SEITENTEXT>
========================================================================

Marketingmäßig war keine Luft mehr nach oben: 37 AutorInnen haben am Sammelband „Extreme Sicherheit – Rechtsradikale in Polizei, Verfassungsschutz, Bundeswehr und Justiz“, erschienen in der vergangenen Woche im Herder-Verlag, mitgeschrieben. Die meisten arbeiten als JournalistInnen, bei FAZ, Zeit, Welt, Süddeutscher Zeitung, Tagesspiegel, RBB, BR – und acht von ihnen bei der taz.
Geworben haben sie alle, und so war die Buchpremiere am Mittwoch in der taz Kantine seit Tagen ausgebucht, selbst die New York Times war da. Wer reinkam, durfte dem „Guinessrekord-Versuch ‘vollstes Podium aller Zeiten’“ beiwohnen, wie der Leipziger Journalist Aiko Kempen im Scherz sagte: Neben den beiden HerausgeberInnen, dem Tagesspiegel-Redakteur Matthias Meisner und der Rechtsextremismus-Expertin Heike Kleffner, stellten neun der AutorInnen ihre Beiträge vor.
Das Parlamentarische Kontrollgremium für die Geheimdienste (PKG) beendete gar seine Sitzung im Bundestag früher und ab 20 Uhr standen auch fünf Innenpolitiker, von CDU, SPD, FDP, Grünen und Linken, in der taz Kantine bei der Buchpremiere auf dem Podium. Klarer kann kaum werden, welche Brisanz das Thema derzeit hat.

========================================================================

AUFGABEN>
**1)** Gib aus dem Bericht über die Buchpremiere einen Abschnitt wortgetreu aus: Setze bei den Worten „Das Parlamentarische Kontrollgremium“ ein und ende nach „Thema derzeit hat.“.
**2)** Schreibe den Bericht über die Buchpremiere von „Extreme Sicherheit“ im Anschluss an seinen letzten Satz weiter.

(Einträge des Datensatzes)
========================================================================

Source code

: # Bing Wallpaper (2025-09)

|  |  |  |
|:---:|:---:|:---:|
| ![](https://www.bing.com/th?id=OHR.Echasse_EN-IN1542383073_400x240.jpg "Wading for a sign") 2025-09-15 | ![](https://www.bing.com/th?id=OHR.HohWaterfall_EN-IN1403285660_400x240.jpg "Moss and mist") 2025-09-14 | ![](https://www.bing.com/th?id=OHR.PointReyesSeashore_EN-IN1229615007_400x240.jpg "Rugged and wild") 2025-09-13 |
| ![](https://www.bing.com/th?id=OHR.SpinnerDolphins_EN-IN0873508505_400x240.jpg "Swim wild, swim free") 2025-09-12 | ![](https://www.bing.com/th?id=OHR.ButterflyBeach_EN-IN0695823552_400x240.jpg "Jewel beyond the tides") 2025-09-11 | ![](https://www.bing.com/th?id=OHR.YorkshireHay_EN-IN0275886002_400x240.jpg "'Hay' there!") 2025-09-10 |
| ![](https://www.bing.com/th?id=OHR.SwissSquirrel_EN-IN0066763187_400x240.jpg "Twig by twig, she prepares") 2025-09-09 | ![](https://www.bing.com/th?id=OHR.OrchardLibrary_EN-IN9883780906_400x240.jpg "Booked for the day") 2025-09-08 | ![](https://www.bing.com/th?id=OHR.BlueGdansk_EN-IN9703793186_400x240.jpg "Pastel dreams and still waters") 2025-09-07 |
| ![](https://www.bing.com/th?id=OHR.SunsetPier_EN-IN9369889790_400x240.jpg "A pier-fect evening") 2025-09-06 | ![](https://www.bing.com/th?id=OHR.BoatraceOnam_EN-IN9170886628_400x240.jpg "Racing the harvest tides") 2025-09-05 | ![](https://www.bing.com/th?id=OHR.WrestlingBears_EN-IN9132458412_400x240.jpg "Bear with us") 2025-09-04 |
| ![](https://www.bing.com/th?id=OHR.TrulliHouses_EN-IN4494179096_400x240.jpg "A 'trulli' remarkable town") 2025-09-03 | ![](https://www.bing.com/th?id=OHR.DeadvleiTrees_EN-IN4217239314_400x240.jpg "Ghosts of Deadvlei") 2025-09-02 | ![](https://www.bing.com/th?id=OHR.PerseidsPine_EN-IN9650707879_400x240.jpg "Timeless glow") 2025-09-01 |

========================================================================

LÖSUNGEN>
**1)**
Das Parlamentarische Kontrollgremium für die Geheimdienste (PKG) beendete gar seine Sitzung im Bundestag früher und ab 20 Uhr standen auch fünf Innenpolitiker, von CDU, SPD, FDP, Grünen und Linken, in der taz Kantine bei der Buchpremiere auf dem Podium. Klarer kann kaum werden, welche Brisanz das Thema derzeit hat.

**2)**
Krasse Premiere: Das komplette Parlamentarische Kontrollgremium zur Kontrolle der Geheimdienste ist soeben per Taxi in die @tazgezwitscher gekommen. Um über das Buch #ExtremeSicherheit zu sprechen & über rechte Strukturen in Bundeswehr, Polizei, Behörden pic.twitter.com/9tzignh1SL
— Herr Schulz (@derherrschulz) September 25, 2019
Der Band sei „keine Anklage, sondern eine Bestandsaufnahme“, sagte Herausgeber Matthias Meisner, „ein alternativer Verfassungsschutzbericht.“ Heike Kleffner sagte, das Buch solle jenen PolizistInnen und SoldatInnen den Rücken stärken, die sich nicht damit abfinden wollen, mit Nazis zusammen zu arbeiten.
Eine wichtige Rolle spielen in dem Band wie an dessen Premierenabend die „Hannibal“-Recherchen der taz über ein Netzwerk rechtsextremer Bundeswehr-Soldaten und Polizisten. Diese hatten Listen mit politisch Andersdenkenden angelegt, offenbar mit der Absicht, diese zu ermorden. Sie fragten dazu unter anderem Meldeadressen aus Polizeicomputern ab, woran taz-Reporterin Christina Schmidt am Mittwoch erinnerte. Und sie stahlen Munition und bestellten Leichensäcke.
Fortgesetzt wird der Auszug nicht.